Prompt ▸ Repeat the material below line for line, without the pictures.

□ □ □ □ □

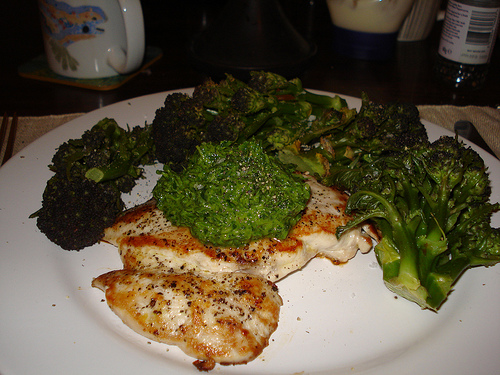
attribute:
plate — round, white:
[1, 87, 498, 373]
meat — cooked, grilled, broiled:
[92, 172, 379, 371]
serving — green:
[152, 141, 310, 245]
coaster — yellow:
[17, 41, 162, 91]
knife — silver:
[453, 121, 497, 160]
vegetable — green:
[37, 66, 498, 307]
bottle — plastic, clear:
[325, 1, 415, 61]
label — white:
[439, 2, 499, 65]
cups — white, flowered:
[39, 3, 145, 81]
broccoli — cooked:
[147, 73, 354, 167]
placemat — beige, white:
[2, 101, 494, 175]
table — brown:
[3, 3, 499, 116]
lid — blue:
[330, 24, 399, 66]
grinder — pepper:
[434, 0, 496, 102]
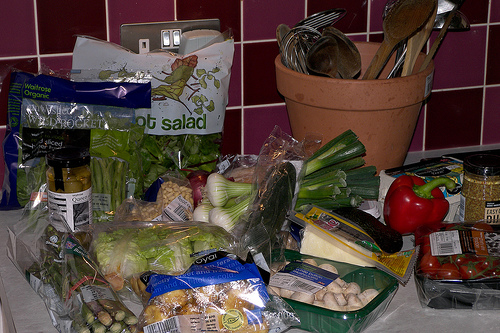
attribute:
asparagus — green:
[26, 226, 139, 331]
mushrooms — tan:
[262, 248, 399, 331]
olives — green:
[38, 146, 104, 247]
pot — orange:
[271, 37, 438, 171]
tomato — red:
[439, 262, 461, 279]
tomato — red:
[420, 253, 438, 275]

□ □ □ □ □

Result of this task ▸
attribute:
plate — round, white:
[1, 87, 498, 373]
meat — cooked, grilled, broiled:
[92, 172, 379, 371]
serving — green:
[152, 141, 310, 245]
coaster — yellow:
[17, 41, 162, 91]
knife — silver:
[453, 121, 497, 160]
vegetable — green:
[37, 66, 498, 307]
bottle — plastic, clear:
[325, 1, 415, 61]
label — white:
[439, 2, 499, 65]
cups — white, flowered:
[39, 3, 145, 81]
broccoli — cooked:
[147, 73, 354, 167]
placemat — beige, white:
[2, 101, 494, 175]
table — brown:
[3, 3, 499, 116]
lid — blue:
[330, 24, 399, 66]
grinder — pepper:
[434, 0, 496, 102]
attribute:
asparagus — green:
[26, 226, 139, 331]
mushrooms — tan:
[262, 248, 399, 331]
olives — green:
[38, 146, 104, 247]
pot — orange:
[271, 37, 438, 171]
tomato — red:
[439, 262, 461, 279]
tomato — red:
[420, 253, 438, 275]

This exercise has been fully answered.